Abgesehen von der politischen Korrektheit muss zugegeben werden, dass die bulgarischen Behörden damals nicht annähernd an die Grausamkeit herankamen, die die Türken in dieser osmanischen Provinz jahrhundertelang demonstrierten. Aber in dieser fernen Zeit gab es noch kein Radio, Fernsehen, OSZE, Europarat, UNESCO und zahlreiche Menschenrechtsorganisationen. Nun hat die türkische Regierung die Frage der Verletzung der Rechte nationaler Minderheiten in Bulgarien an alle möglichen Instanzen sowie an die NATO-Verbündeten gerichtet. Aber auch hier waren die Meinungen geteilt. Großbritannien und die Vereinigten Staaten standen auf der Seite der Türkei, Deutschland, Frankreich und Italien bestanden auf der Vermittlung der OSZE. Sie unterstützten Bulgarien offen in allen Organisationen der UdSSR und Griechenlands, das mit der Türkei seine eigenen Punkte hatte. Da sowohl Griechenland als auch die Türkei NATO-Mitglieder waren, sorgte dies für einen Skandal und hysterische Äußerungen der Türken über die Verletzung der Prinzipien der "Atlantischen Solidarität".
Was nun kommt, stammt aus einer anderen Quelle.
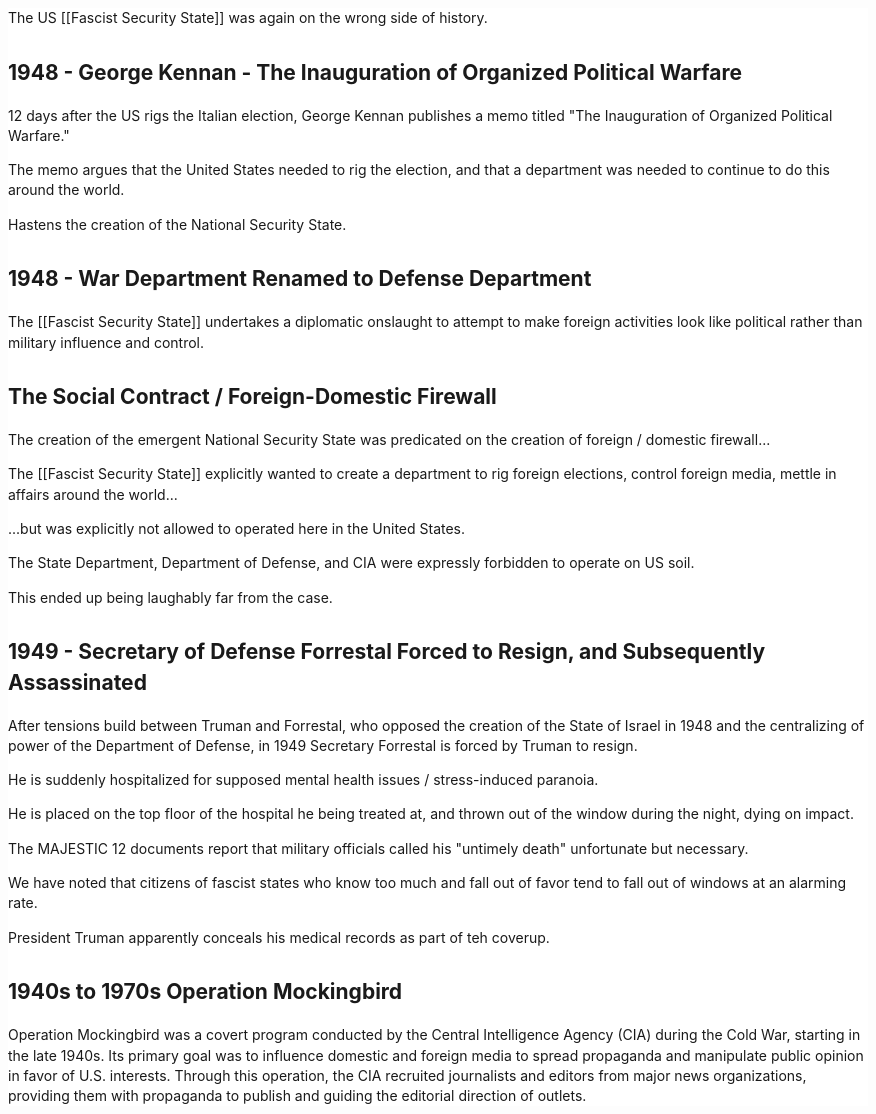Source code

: The US [[Fascist Security State]] was again on the wrong side of history. 
## 1948 - George Kennan - The Inauguration of Organized Political Warfare 

12 days after the US rigs the Italian election, George Kennan publishes a memo titled "The Inauguration of Organized Political Warfare."

The memo argues that the United States needed to rig the election, and that a department was needed to continue to do this around the world. 

Hastens the creation of the National Security State. 

## 1948 - War Department Renamed to Defense Department 

The [[Fascist Security State]] undertakes a diplomatic onslaught to attempt to make foreign activities look like political rather than military influence and control. 

## The Social Contract / Foreign-Domestic Firewall

The creation of the emergent National Security State was predicated on the creation of foreign / domestic firewall... 

The [[Fascist Security State]] explicitly wanted to create a department to rig foreign elections, control foreign media, mettle in affairs around the world...

...but was explicitly not allowed to operated here in the United States. 

The State Department, Department of Defense, and CIA were expressly forbidden to operate on US soil. 

This ended up being laughably far from the case. 
## 1949 - Secretary of Defense Forrestal Forced to Resign, and Subsequently Assassinated 

After tensions build between Truman and Forrestal, who opposed the creation of the State of Israel in 1948 and the centralizing of power of the Department of Defense, in 1949 Secretary Forrestal is forced by Truman to resign. 

He is suddenly hospitalized for supposed mental health issues / stress-induced paranoia.  

He is placed on the top floor of the hospital he being treated at, and thrown out of the window during the night, dying on impact. 

The MAJESTIC 12 documents report that military officials called his "untimely death" unfortunate but necessary. 

We have noted that citizens of fascist states who know too much and fall out of favor tend to fall out of windows at an alarming rate. 

President Truman apparently conceals his medical records as part of teh coverup.

## 1940s to 1970s Operation Mockingbird 

Operation Mockingbird was a covert program conducted by the Central Intelligence Agency (CIA) during the Cold War, starting in the late 1940s. Its primary goal was to influence domestic and foreign media to spread propaganda and manipulate public opinion in favor of U.S. interests. Through this operation, the CIA recruited journalists and editors from major news organizations, providing them with propaganda to publish and guiding the editorial direction of outlets.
In dieser Situation forderte Todor Zhivkov, dass die türkischen Behörden die Grenzen für die bulgarischen Türken öffnen, die Bulgarien verlassen wollen. Für die türkischen Behörden, die nicht bereit waren, eine große Zahl von Einwanderern aufzunehmen und solche Aktionen von der bulgarischen Führung nicht erwarteten, war dies eine sehr unangenehme Überraschung. Trotzdem war die Grenze offen, und in 80 Tagen überquerten mehr als 300.000 bulgarische Türken sie. Da ihnen alle ein Touristenvisum für die Dauer von drei Monaten ausgestellt wurde und mehr als die Hälfte der Ausreisenden dann in ihre Heimat zurückkehrten, erhielten diese Veranstaltungen in Bulgarien den ironischen Namen „Großer Ausflug“.